Beyond networking configuration, the initial configuration of static routes needs to be addressed. Note the command property in the preceding excerpt. This identifies the start.sh script as the startup command for the container. This example uses environment variables, defined in the env section, to configure initial static routes by updating the Quagga configuration file and starting the Quagga service.

IFS=","
for I in $INTERFACES
do
 echo "interface $I" >> /etc/quagga/zebra.conf
done
for R in $ROUTES
do
 echo "ip route $R" >> /etc/quagga/zebra.conf
done
service quagga start
tail -f /dev/null

After the script runs, Quagga modifies the host routing tables. This example only addressed static routing, which is the basis for the dynamic routing protocol implementation.

Placement

A multi-node Kubernetes deployment is likely to want to constrain the location of the router in the cluster to access multiple interfaces. Kubernetes permits the labeling of nodes in a cluster with arbitrary values, and then requesting the placement algorithm to filter candidates based on the labels. This is one area Cloudify can provide value as part of the Kubernetes installation. See the Kubernetes example blueprint for a sample Cloudify orchestration. A simple extension to the schema and some additional logic can provide the needed functionality. The addition of a labels input to the start.py script for the kubernetes node provides the labels:

 cloudify.interfaces.lifecycle:
 start:
 implementation: scripts/kubernetes/node/start.py
 inputs:
 <<: *kubernetes_environment
 # ADDED LABELS INPUT
 labels:
 - role: router

Naturally, the start.py script needs to be modified to add the --labels parameter for the hyperkube startup. Once done, Kubernetes is ready to filter once started.

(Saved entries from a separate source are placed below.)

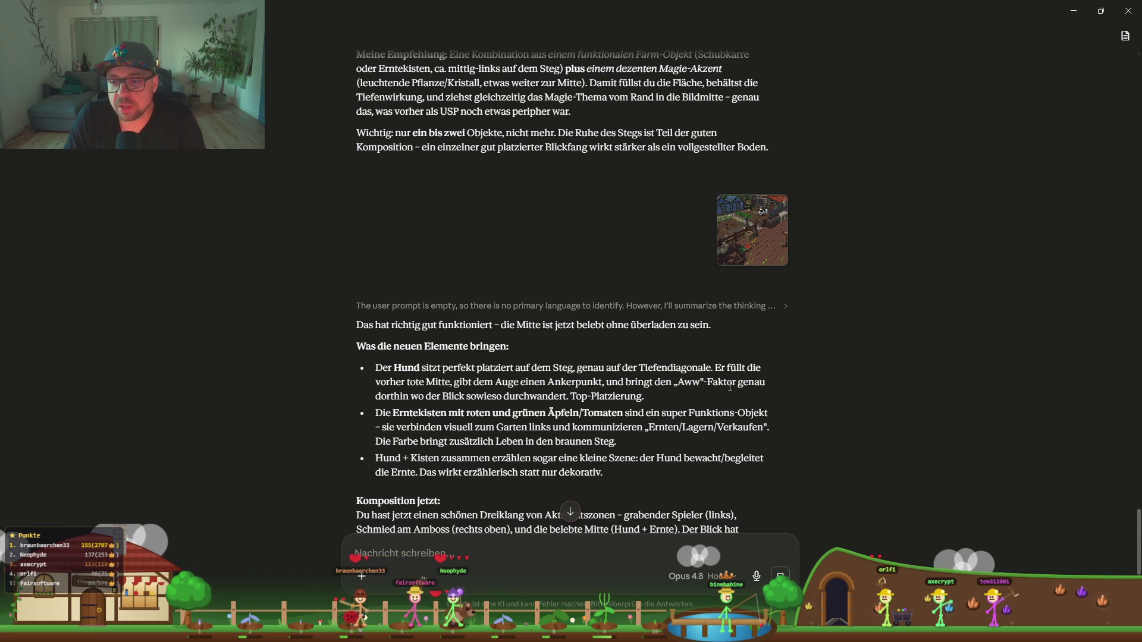
Step: Read through Claude's reply about the new dog and harvest crates
mouse_move(736, 384)
left_mouse_down()
mouse_move(640, 368)
mouse_move(674, 378)
left_mouse_up()
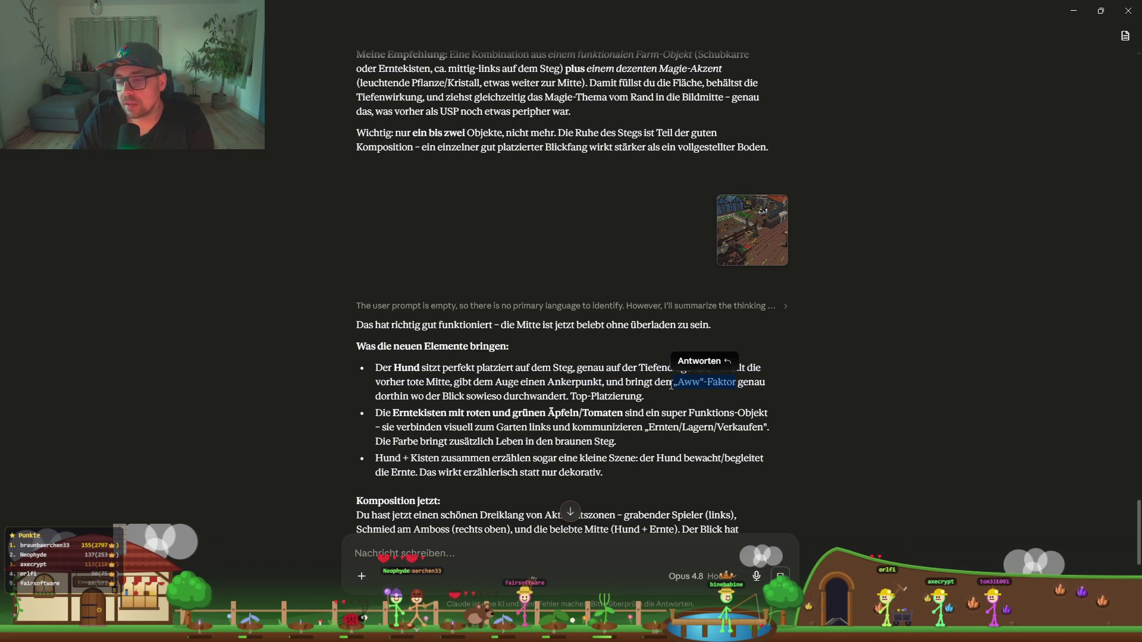
scroll(430, 407, "down", 2)
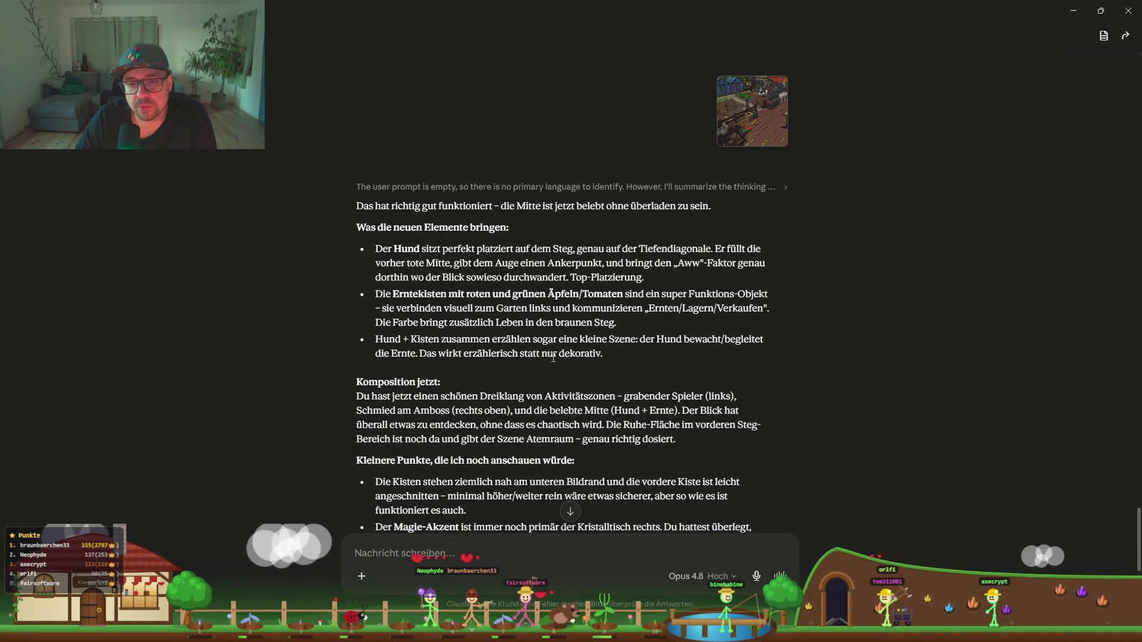
scroll(503, 348, "down", 2)
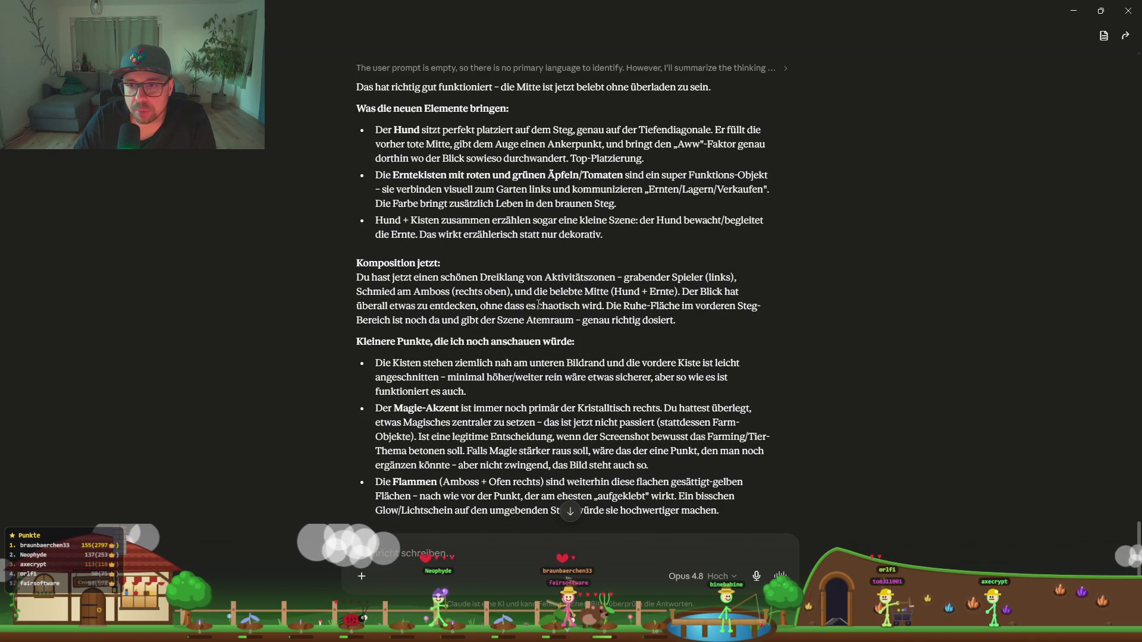
scroll(537, 305, "down", 1)
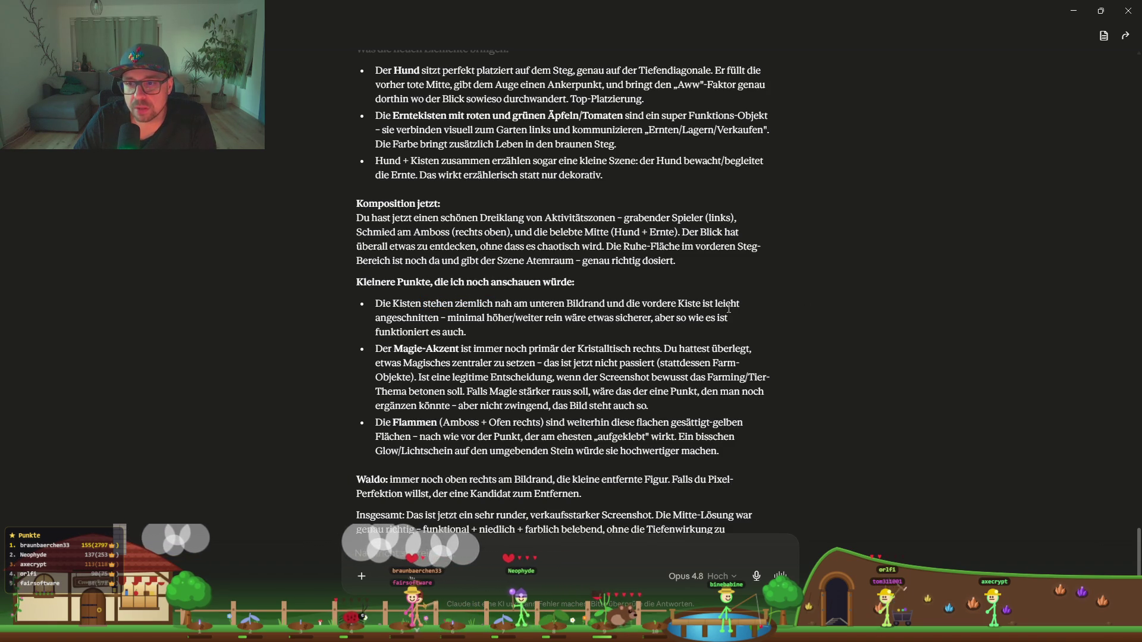
scroll(690, 246, "up", 4)
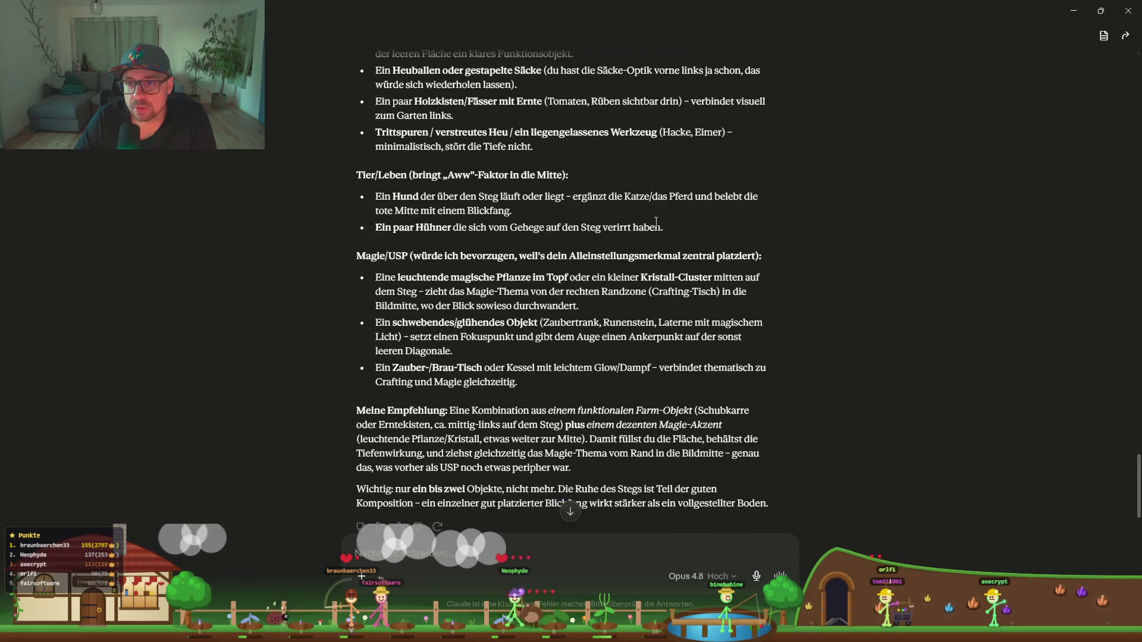
Step: Enlarge the sent screenshot, check the flames remark, and minimise the chat
left_click(752, 188)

The Router Microservice Definition

A separate Cloudify blueprint from the blueprint that started Kubernetes can be used to model the Quagga router. The blueprint is small enough to include:

node_templates:
 kubernetes_proxy:
 type: cloudify.nodes.DeploymentProxy
 properties:
 inherit_outputs:
 - 'kubernetes_info'
....
 quagga:
 type: cloudify.kubernetes.Microservice
 properties:
 name: nginx
 ssh_username: ubuntu
 ssh_keyfilename: /root/.ssh/agent_key.pem
 config_files:
 - file: resources/kubernetes/pod.yaml
 relationships:
 - type: cloudify.kubernetes.relationships.connected_to_master
 target: kubernetes_proxy

Since no overrides are specified for the microservice, the Cloudify blueprint is fairly trivial. It identifies the Kubernetes master node and pod.yaml file (excerpt at the beginning of the post), as well as ssh information for logging into the Kubernetes. The reason the login information is needed is this sample implementation relies on the kubectl command line tool on the master. The only additional modification needed for placement is to the pod.yaml file to target the router node:

 spec:
 hostNetwork: true
 # ADD NODE SELECTOR
 nodeSelector:
 role: router
 containers:
 - name: quagga
 image: quagga
 workingDir: /root
....

Conclusion

Kubernetes, Docker, and Cloudify work together seamlessly to create a containerized VNF platform that can deliver high availability, high performance, and high density, while retaining the benefits of a micrservices architecture.